Kepler will target stars looking for planets that "transit," or cross the discs of their host stars as seen from Earth. By measuring the light of the star dip slightly as a planet passes in front of it, scientists will be able to determine the size of a planet and from the period of the sequence of dips and using Kepler's third law the planet's orbit.
Kepler is designed to look for very small planets like Earth - planets that are impossible to see with ground-based telescopes. Kepler will continuously monitor a large swatch of sky, about as big as two "scoops" of the Big Dipper. It does this by using a 1.4-meter wide mirror that reflects light into a mosaic of CCDs containing 96 mega-pixels - the same kind of light-collecting device found in digital cameras. By comparison, the Hubble Space Telescope can only monitor a small part of the sky at once - about as much as a grain of sand held at arm's length.

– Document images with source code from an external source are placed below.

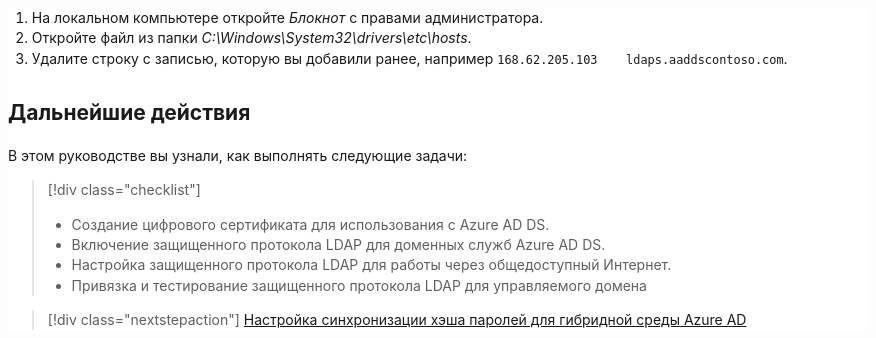 1. На локальном компьютере откройте *Блокнот* с правами администратора.
1. Откройте файл из папки *C:\Windows\System32\drivers\etc\hosts*.
1. Удалите строку с записью, которую вы добавили ранее, например `168.62.205.103    ldaps.aaddscontoso.com`.

## <a name="next-steps"></a>Дальнейшие действия

В этом руководстве вы узнали, как выполнять следующие задачи:

> [!div class="checklist"]
> * Создание цифрового сертификата для использования с Azure AD DS.
> * Включение защищенного протокола LDAP для доменных служб Azure AD DS.
> * Настройка защищенного протокола LDAP для работы через общедоступный Интернет.
> * Привязка и тестирование защищенного протокола LDAP для управляемого домена

> [!div class="nextstepaction"]
> [Настройка синхронизации хэша паролей для гибридной среды Azure AD](tutorial-configure-password-hash-sync.md)


[create-azure-ad-tenant]: ../active-directory/fundamentals/sign-up-organization.md
[associate-azure-ad-tenant]: ../active-directory/fundamentals/active-directory-how-subscriptions-associated-directory.md
[create-azure-ad-ds-instance]: tutorial-create-instance.md
[secure-domain]: secure-your-domain.md


[rsat]: /windows-server/remote/remote-server-administration-tools
[ldap-query-basics]: /windows/desktop/ad/creating-a-query-filter
[New-SelfSignedCertificate]: /powershell/module/pkiclient/new-selfsignedcertificate
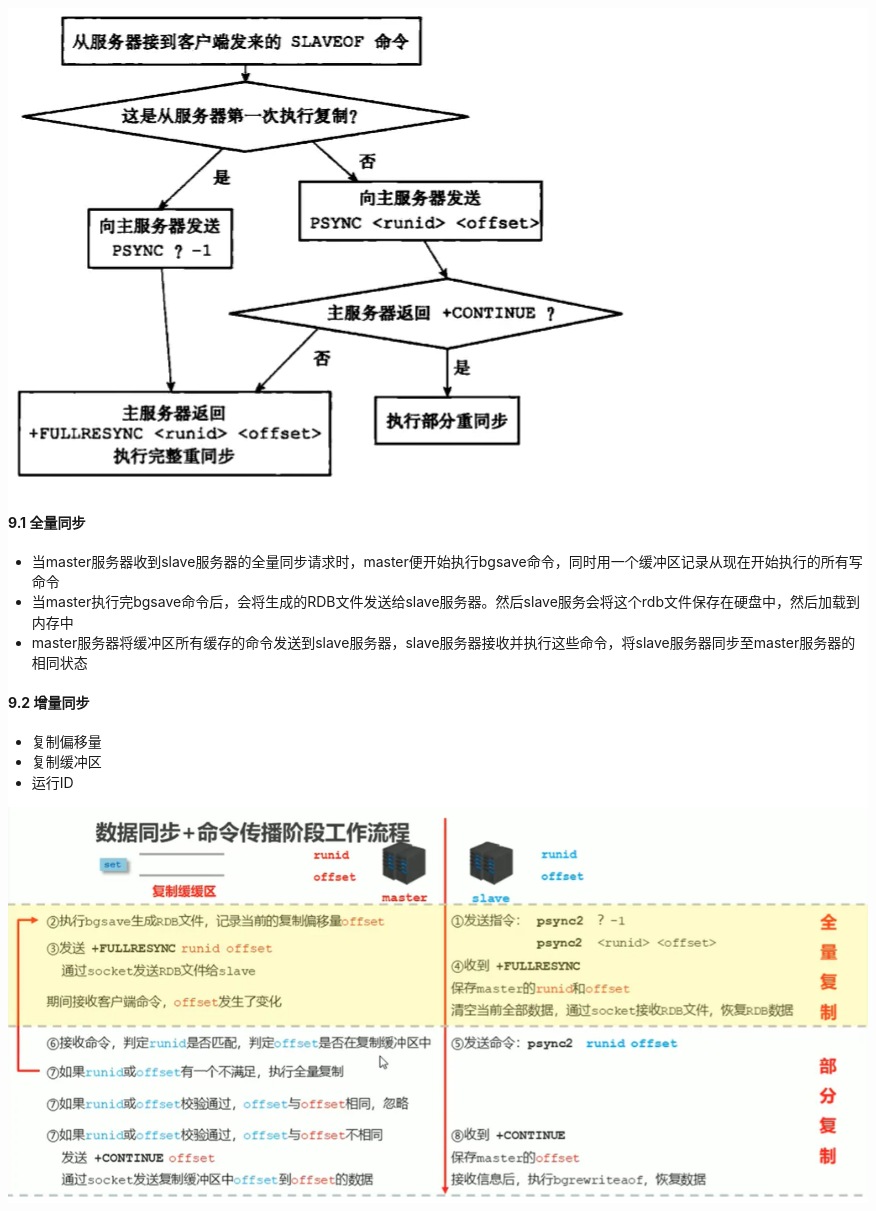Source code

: ![主从复制选择](../docs/主从复制选择.png)

#### 9.1 全量同步

- 当master服务器收到slave服务器的全量同步请求时，master便开始执行bgsave命令，同时用一个缓冲区记录从现在开始执行的所有写命令
- 当master执行完bgsave命令后，会将生成的RDB文件发送给slave服务器。然后slave服务会将这个rdb文件保存在硬盘中，然后加载到内存中
- master服务器将缓冲区所有缓存的命令发送到slave服务器，slave服务器接收并执行这些命令，将slave服务器同步至master服务器的相同状态



#### 9.2 增量同步

- 复制偏移量
- 复制缓冲区
- 运行ID



![全量复制与增量复制](../docs/全量复制与增量复制.png)
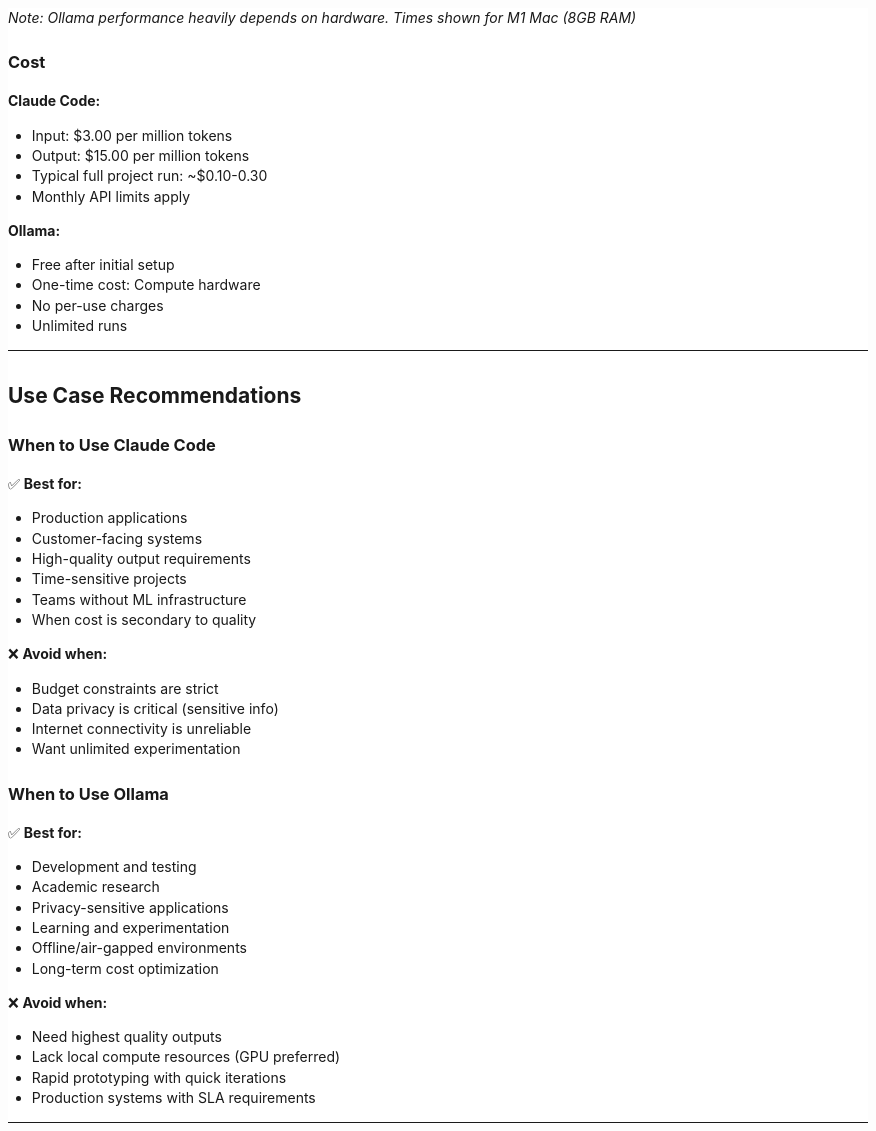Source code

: *Note: Ollama performance heavily depends on hardware. Times shown for M1 Mac (8GB RAM)*

### Cost

**Claude Code:**
- Input: $3.00 per million tokens
- Output: $15.00 per million tokens
- Typical full project run: ~$0.10-0.30
- Monthly API limits apply

**Ollama:**
- Free after initial setup
- One-time cost: Compute hardware
- No per-use charges
- Unlimited runs

---

## Use Case Recommendations

### When to Use Claude Code

✅ **Best for:**
- Production applications
- Customer-facing systems
- High-quality output requirements
- Time-sensitive projects
- Teams without ML infrastructure
- When cost is secondary to quality

❌ **Avoid when:**
- Budget constraints are strict
- Data privacy is critical (sensitive info)
- Internet connectivity is unreliable
- Want unlimited experimentation

### When to Use Ollama

✅ **Best for:**
- Development and testing
- Academic research
- Privacy-sensitive applications
- Learning and experimentation
- Offline/air-gapped environments
- Long-term cost optimization

❌ **Avoid when:**
- Need highest quality outputs
- Lack local compute resources (GPU preferred)
- Rapid prototyping with quick iterations
- Production systems with SLA requirements

---
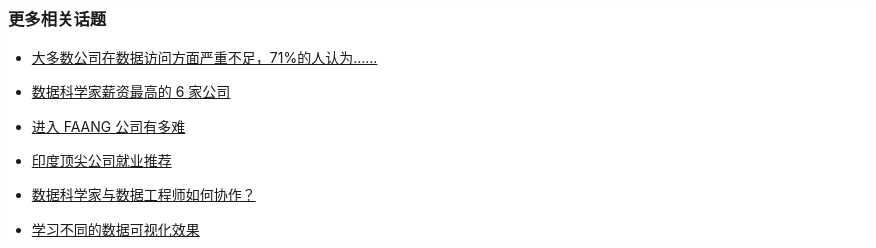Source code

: ### 更多相关话题

+   [大多数公司在数据访问方面严重不足，71%的人认为……](https://www.kdnuggets.com/2023/07/mostly-data-access-severely-lacking-synthetic-data-help.html)

+   [数据科学家薪资最高的 6 家公司](https://www.kdnuggets.com/2022/05/6-highest-paying-companies-data-scientists.html)

+   [进入 FAANG 公司有多难](https://www.kdnuggets.com/2023/05/hard-get-faang-companies.html)

+   [印度顶尖公司就业推荐](https://www.kdnuggets.com/top-companies-in-india-to-consider-for-employment)

+   [数据科学家与数据工程师如何协作？](https://www.kdnuggets.com/2022/08/data-scientists-data-engineers-work-together.html)

+   [学习不同的数据可视化效果](https://www.kdnuggets.com/2022/09/datacamp-learn-different-data-visualizations-work.html)
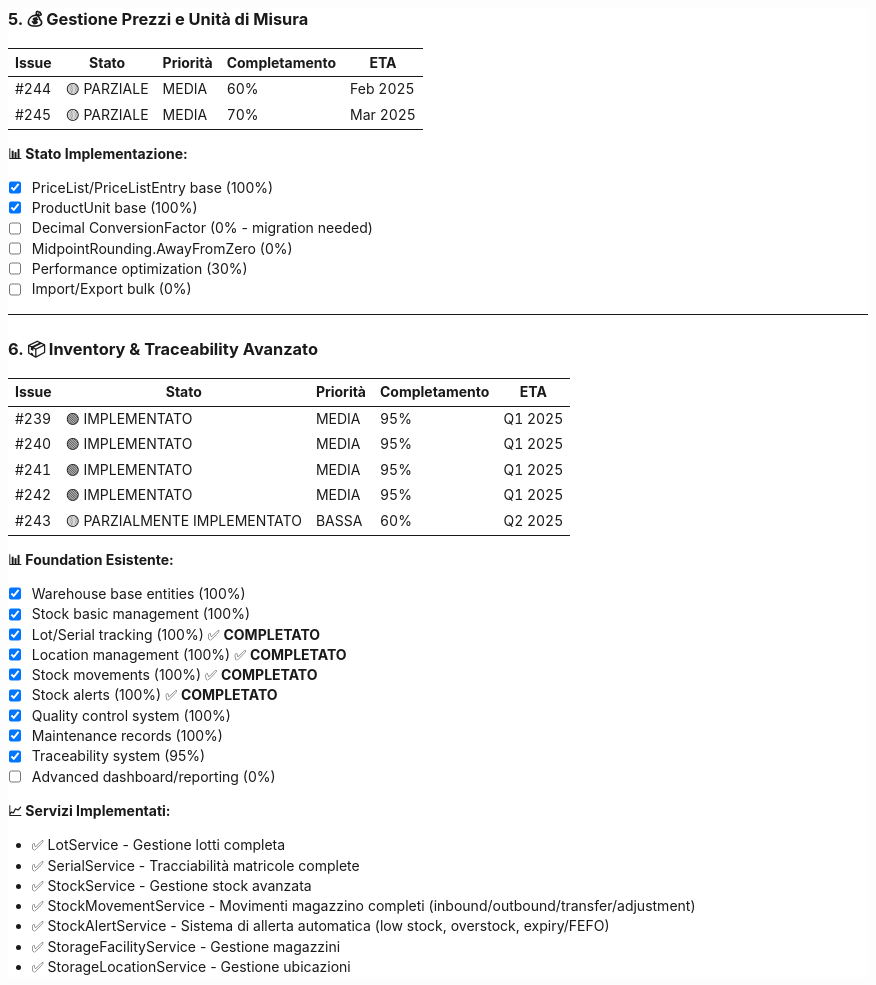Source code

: 
### 5. 💰 **Gestione Prezzi e Unità di Misura**

| Issue | Stato | Priorità | Completamento | ETA |
|-------|-------|----------|---------------|-----|
| #244 | 🟡 PARZIALE | MEDIA | 60% | Feb 2025 |
| #245 | 🟡 PARZIALE | MEDIA | 70% | Mar 2025 |

**📊 Stato Implementazione:**
- [x] PriceList/PriceListEntry base (100%)
- [x] ProductUnit base (100%)
- [ ] Decimal ConversionFactor (0% - migration needed)
- [ ] MidpointRounding.AwayFromZero (0%)
- [ ] Performance optimization (30%)
- [ ] Import/Export bulk (0%)

---

### 6. 📦 **Inventory & Traceability Avanzato**

| Issue | Stato | Priorità | Completamento | ETA |
|-------|-------|----------|---------------|-----|
| #239 | 🟢 IMPLEMENTATO | MEDIA | 95% | Q1 2025 |
| #240 | 🟢 IMPLEMENTATO | MEDIA | 95% | Q1 2025 |
| #241 | 🟢 IMPLEMENTATO | MEDIA | 95% | Q1 2025 |
| #242 | 🟢 IMPLEMENTATO | MEDIA | 95% | Q1 2025 |
| #243 | 🟡 PARZIALMENTE IMPLEMENTATO | BASSA | 60% | Q2 2025 |

**📊 Foundation Esistente:**
- [x] Warehouse base entities (100%)
- [x] Stock basic management (100%)
- [x] Lot/Serial tracking (100%) ✅ **COMPLETATO**
- [x] Location management (100%) ✅ **COMPLETATO**
- [x] Stock movements (100%) ✅ **COMPLETATO**
- [x] Stock alerts (100%) ✅ **COMPLETATO**
- [x] Quality control system (100%)
- [x] Maintenance records (100%)
- [x] Traceability system (95%)
- [ ] Advanced dashboard/reporting (0%)

**📈 Servizi Implementati:**
- ✅ LotService - Gestione lotti completa
- ✅ SerialService - Tracciabilità matricole complete
- ✅ StockService - Gestione stock avanzata
- ✅ StockMovementService - Movimenti magazzino completi (inbound/outbound/transfer/adjustment)
- ✅ StockAlertService - Sistema di allerta automatica (low stock, overstock, expiry/FEFO)
- ✅ StorageFacilityService - Gestione magazzini
- ✅ StorageLocationService - Gestione ubicazioni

Throughout the course of the mission, scientists plan to look at about 100,000 stars with Kepler. And depending on how many are out there, Kepler could find dozens of rocky planets like ours orbiting close enough to their stars to support life - a region called the "habitable zone."
Fanson said the challenges of getting Kepler ready for space, combined with the anticipation of what the mission will discover, should make for an exhilarating year. "It's gratifying personally to be part of this team," Fanson said. "This is a unique opportunity for us to answer a question humans have been asking for thousands of years."